Connor caught a glimpse of Harry Bowles in room 100, stripping linens off a bed, as they swept by. “We’ll go down to the other end of the hall,” Kristy said.
She led the way to room 125 and unlocked the door. Connor’s eyes widened as he got a good look at the interior. It needed a lot of TLC. The walls needed painting, the carpet was worn and scuzzy
and the bathroom… Connor swore silently to himself. He’d never seen anything as disgusting in his entire life. “What,” he asked, physically recoiling as he pointed to the orange-and-black streaks inside the commode and around the tub, “is that?”
“Rust and mold,” Kristy replied sweetly. Her eyebrows climbed higher. “Don’t tell me you’ve never seen either.”

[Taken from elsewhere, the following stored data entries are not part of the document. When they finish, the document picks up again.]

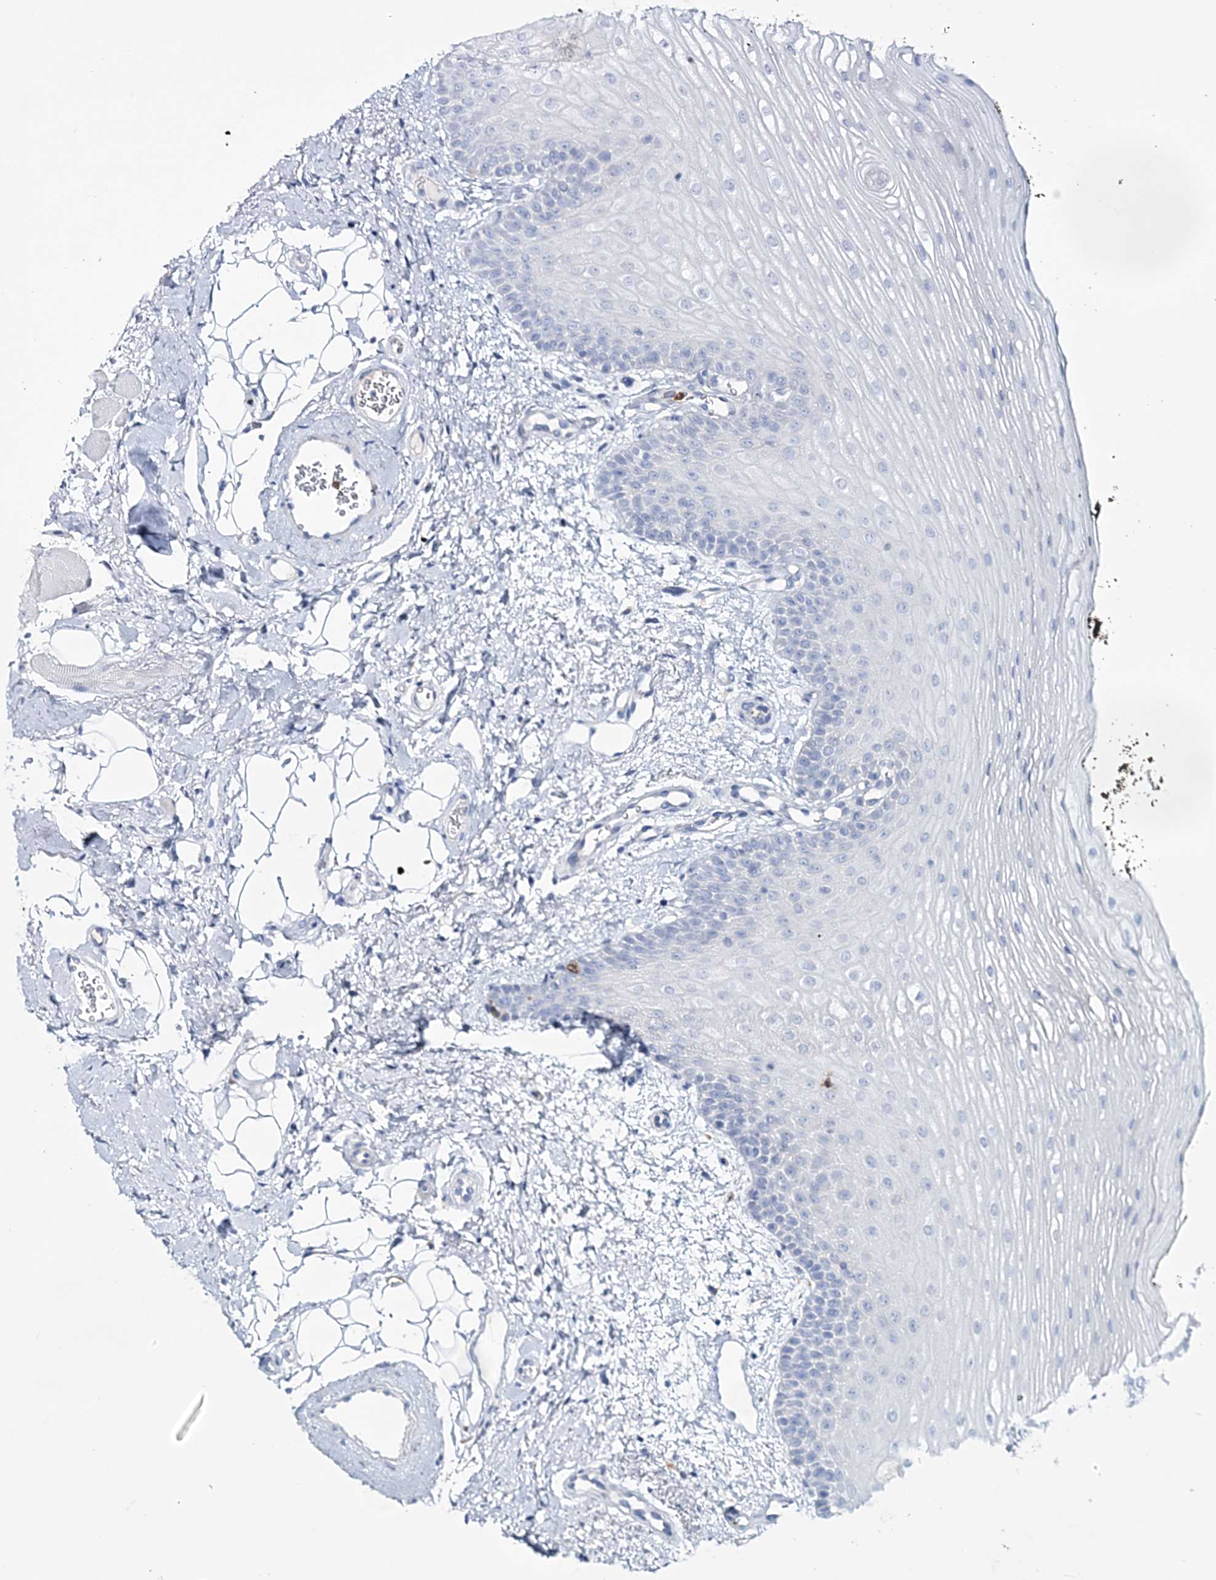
{"staining": {"intensity": "negative", "quantity": "none", "location": "none"}, "tissue": "oral mucosa", "cell_type": "Squamous epithelial cells", "image_type": "normal", "snomed": [{"axis": "morphology", "description": "No evidence of malignacy"}, {"axis": "topography", "description": "Oral tissue"}, {"axis": "topography", "description": "Head-Neck"}], "caption": "Micrograph shows no protein staining in squamous epithelial cells of normal oral mucosa.", "gene": "WDSUB1", "patient": {"sex": "male", "age": 68}}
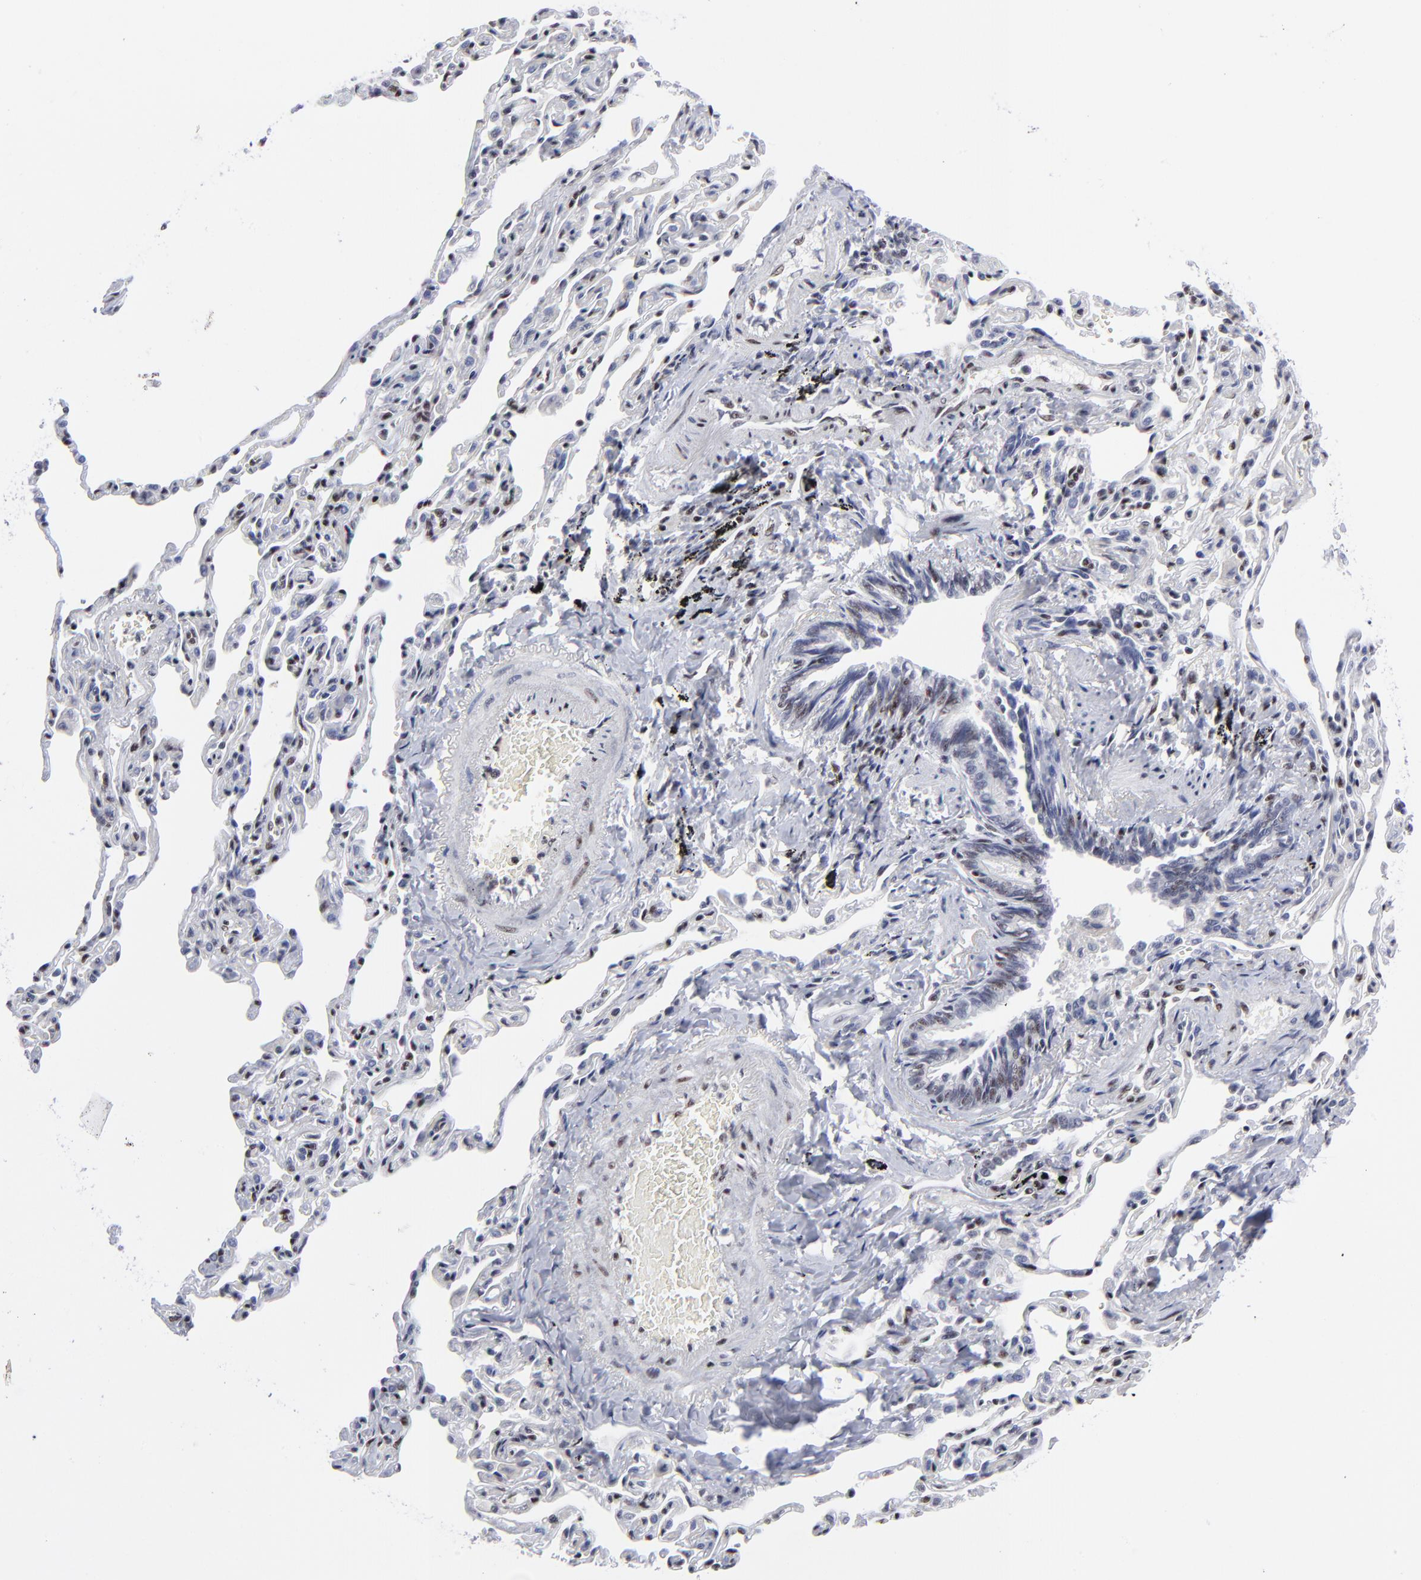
{"staining": {"intensity": "weak", "quantity": "<25%", "location": "nuclear"}, "tissue": "bronchus", "cell_type": "Respiratory epithelial cells", "image_type": "normal", "snomed": [{"axis": "morphology", "description": "Normal tissue, NOS"}, {"axis": "topography", "description": "Cartilage tissue"}, {"axis": "topography", "description": "Bronchus"}, {"axis": "topography", "description": "Lung"}], "caption": "Immunohistochemical staining of benign human bronchus exhibits no significant positivity in respiratory epithelial cells.", "gene": "SP2", "patient": {"sex": "male", "age": 64}}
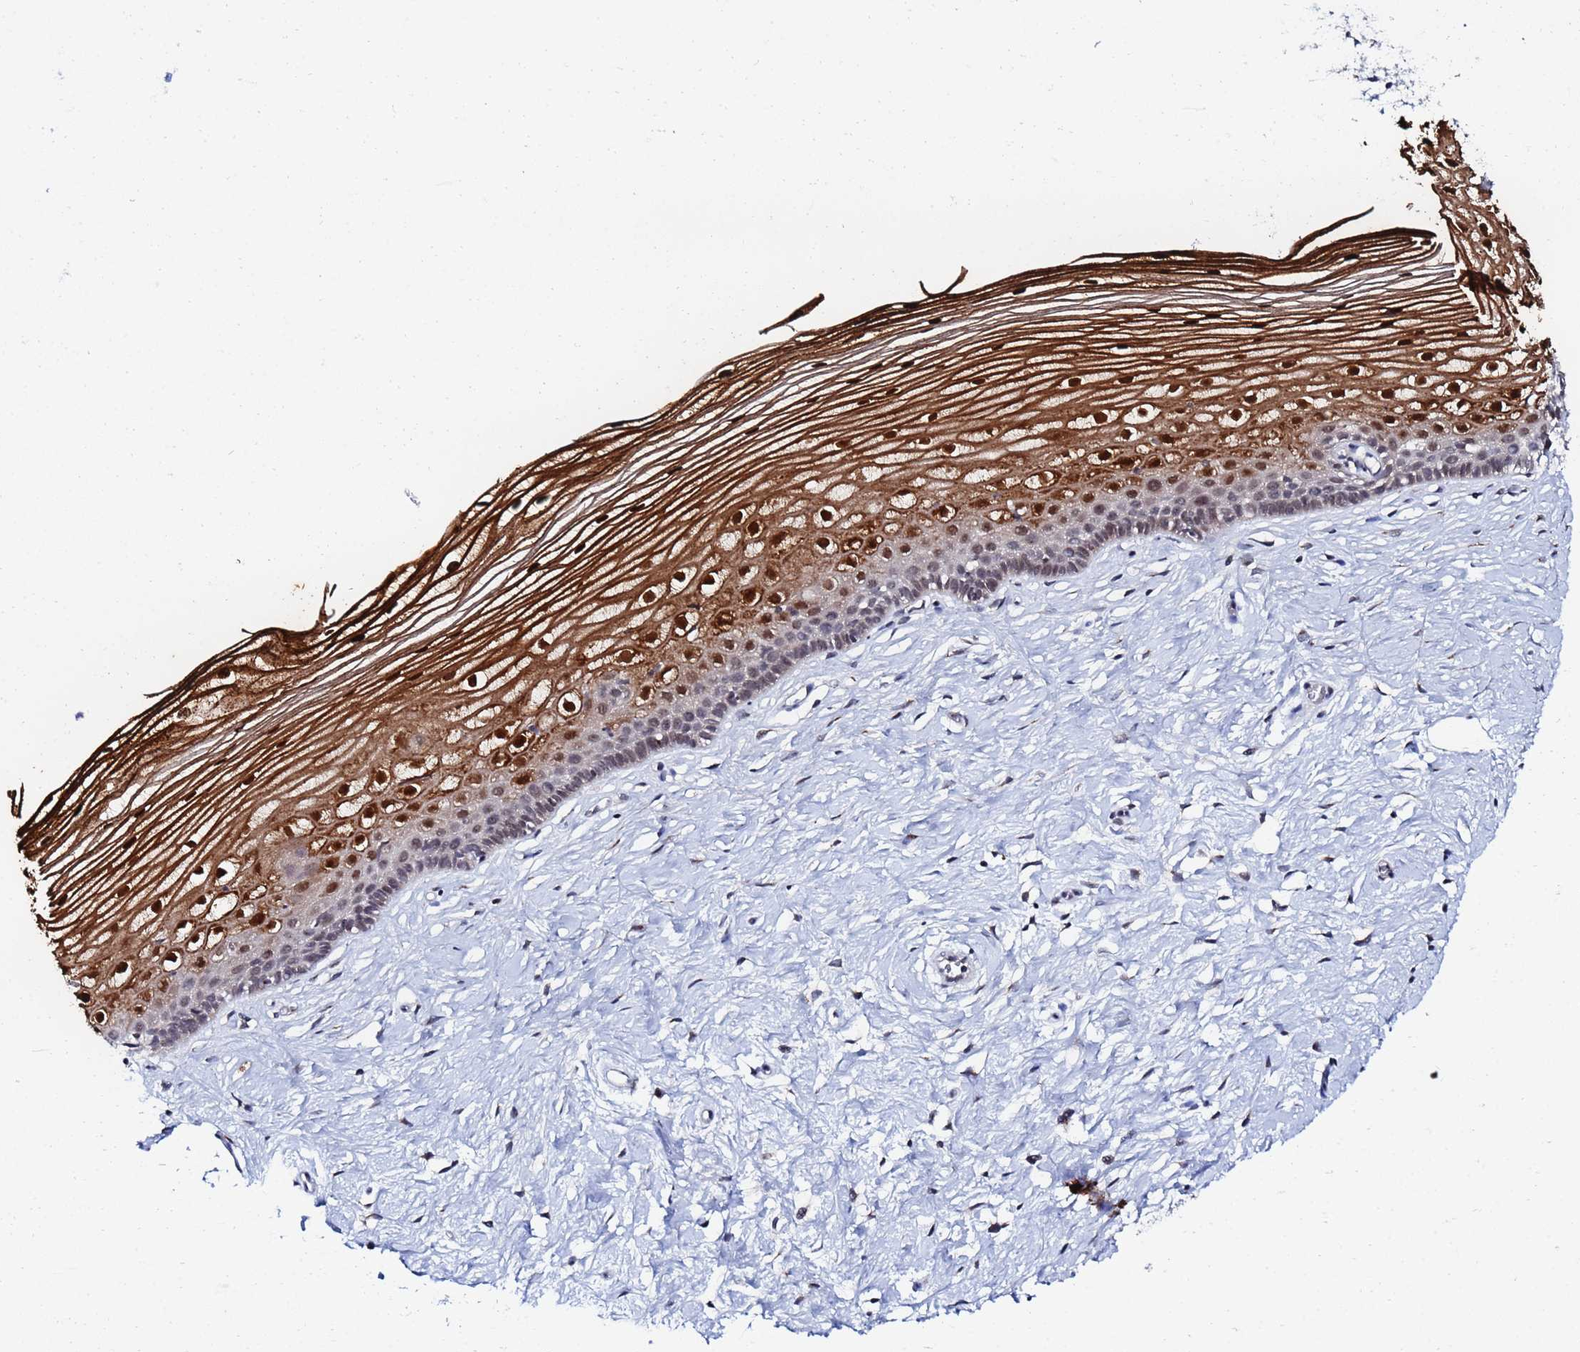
{"staining": {"intensity": "weak", "quantity": "<25%", "location": "cytoplasmic/membranous,nuclear"}, "tissue": "cervix", "cell_type": "Glandular cells", "image_type": "normal", "snomed": [{"axis": "morphology", "description": "Normal tissue, NOS"}, {"axis": "topography", "description": "Cervix"}], "caption": "Immunohistochemical staining of unremarkable cervix shows no significant positivity in glandular cells. The staining is performed using DAB brown chromogen with nuclei counter-stained in using hematoxylin.", "gene": "MTCL1", "patient": {"sex": "female", "age": 40}}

What could he say? He hadn’t. But then he’d had servants to clean when he was growing up, and his mother had advised him to hire a housekeeper as soon as he moved out on his own. Which Connor, who had no earthly desire to clean toilets himself—never mind toilets other people had used!—had promptly done.
Kristy was still looking at him, a lot more victoriously now that she’d made her point. “Well, put your rubber gloves on,” she said with a let’s-get-on-with-this tone, “and I’ll walk you through it.”
She wasn’t the only one who could be stubborn and irascible, Connor thought. He looked down at her earnestly. “I thought you’d show me.” He paused to flash her a crocodile grin. “Me being a novice and all.”
“No need for that,” she replied airily. “I’ll talk you through it. Unless—” she batted her eyelashes at him coquettishly “—you’d like to get out while the going’s good and run along home or wherever it is you spend your days?”
Connor knew when he was being challenged. He also knew what Kristy didn’t—that he never backed down from one. Or let anyone intimate, through word or deed, that he was a gutless wonder. His eyes holding hers, he inched on one rubber glove, then the other. He drew in a deep, determined breath. “Let’s go, then,” he commanded, with the same inflection he would have used to say “Saddle up!”
Pretty color swept Kristy’s face. Her wicked grin widened, and Connor had the sharp sensation she was close to bursting into laughter. “The first thing you do is lift the lid.”
Ugh. She really was going to go through with this. Keeping his face expressionless, Connor picked up the lid with two fingers and pulled it away from the ceramic bowl. Unfortunately, in his eagerness to be done with that nasty bit of business, he let it go a little too quickly and it slammed against the back of the toilet.